Today’s national debate over DEI isn’t new or unique to this generation. Opponents offer many of the same regurgitated arguments repeated across generations by the same defenders of the status quo. Listen closely and you will hear many of the same arguments being made today by opponents of DEI efforts that echo the actual words written by those in previous generations who feared the evolution of a White America toward becoming an Inclusive America.
IRONY OR HYPOCRISY? Note the argument made in the U.S. Senate against the Freedmen’s Bureau legislation in 1865. Consider the irony of White men proclaiming their opposition to funding a program specifically created to provide education and economic empowerment to Black people while the colonies, economic system, and the nation itself were all formed based on “providing special treatment to a specific group of people at the exclusion of others.”
…senators disputed the role of the federal government in providing special treatment to a specific group of people at the exclusion of others.
3 IMPORTANT THINGS TO KNOW
DEI isn’t an esoteric issue. It isn’t hard to understand. It is very simple. Did the 20th century reflect your ideal America? Are you content with the racialized power dynamics of the society we all inherited from a century of violent racial segregation? Your answer will help you determine which side of the DEI issue you most identify with.

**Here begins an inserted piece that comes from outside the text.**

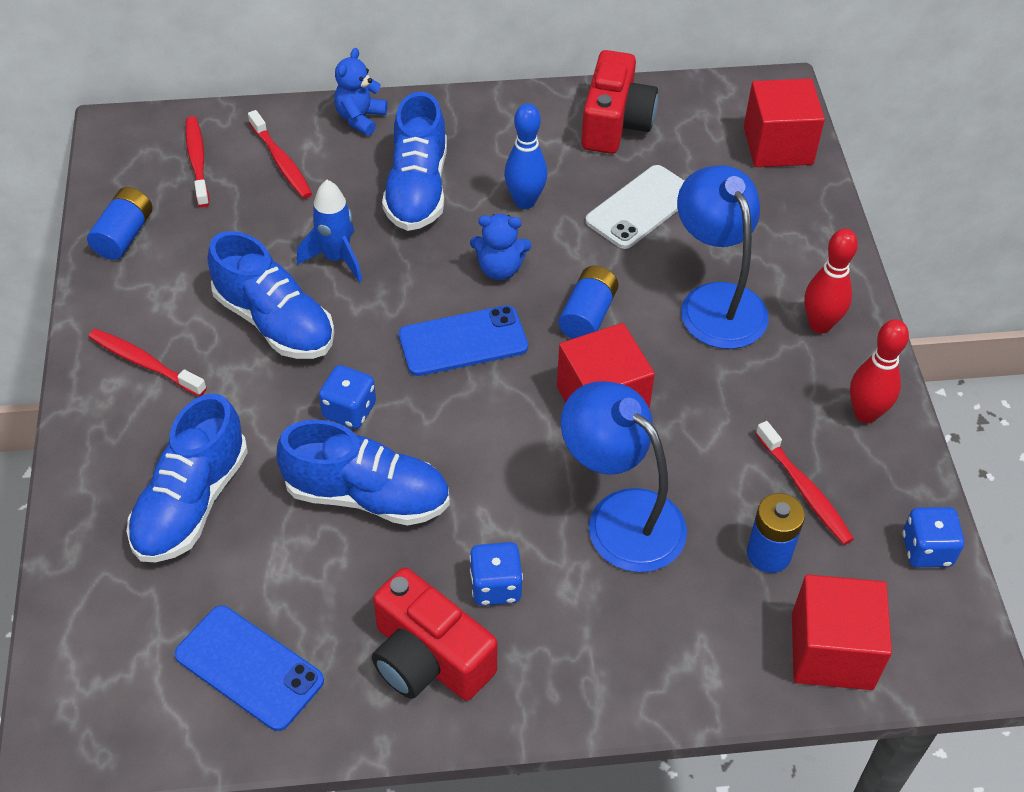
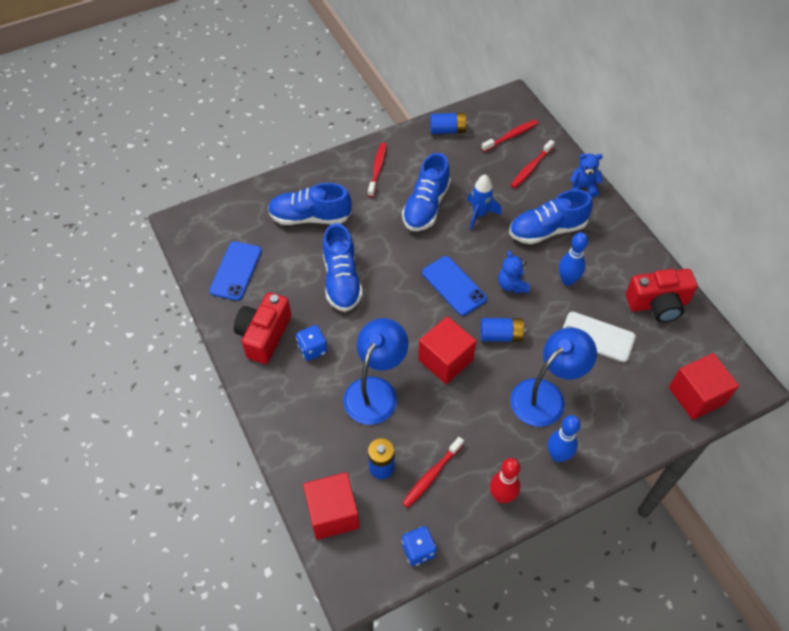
camera: 70 degrees right, 5 degrees up
blue dice [319,365,376,429] -> none
red bowling pin [804,229,858,334] -> blue bowling pin [548,415,581,462]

DEI isn’t a “Black” or “minority” issue. It is very much about how a majority of White Americans perceive their/our country. Will a majority of White Americans support legislation and public policies that help direct the nation’s course toward developing a 21st century Inclusive America with equitable outcomes for a multiracial, multicultural society, and ensure diverse groups feel a sense of belonging and value as equal American citizens? Or will a majority of White Americans support legislative efforts to oppose DEI progress in both public policy and private sector practices and protect the status quo?
DEI matters. It isn’t a distant issue from anyone. We all have a stake in how this country evolves, right down to our local county governance, city councils, school boards, business chambers, faith communities and families.
WHY IT MATTERS
Every sector of society is impacted by DEI and the struggles to make progress in our racialized society or resist progress. We all inherited a responsibility for the society that we will pass to future generations. What kind of society do you envision that will be?
EMILY’S CORNER
Friends, I am so delighted to have you here. This will be a place of honest sharing; of reflections and insights and experiences that are unfolding in my journey as a co-learner. I welcome you here, and would love to hear your thoughts and ideas - feel free to reply to this email. I will read all that you share.

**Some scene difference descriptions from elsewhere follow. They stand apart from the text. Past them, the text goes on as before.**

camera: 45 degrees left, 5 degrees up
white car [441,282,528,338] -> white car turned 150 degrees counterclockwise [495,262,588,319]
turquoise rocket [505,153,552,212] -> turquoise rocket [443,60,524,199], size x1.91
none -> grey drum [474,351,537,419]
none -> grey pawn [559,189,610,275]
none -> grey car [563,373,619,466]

CAN WHITE CHRISTIAN EVANGELICAL CHURCHES EFFECTIVELY ENGAGE IN TRUTHFUL CONVERSATIONS ABOUT RACE IN AMERICA?
YES!
A few weeks ago, we were invited to lead pastors from 3 local churches through our CGC “Conversations Journey” process (in addition to the pastors, there were local community members and educators participating). Our gathering took place at the local Gospel Rescue Mission in a city that was once known as a sundown town.
I admit that I wrestled with nerves before our gathering (my hubby jokes that if I wasn’t nervous, something would be wrong, haha). But for this gathering, I felt extra tender and eager to deeply prepare.
I spent many hours and many days in quiet, in writing, in prayer, pondering and preparing. This gathering felt special.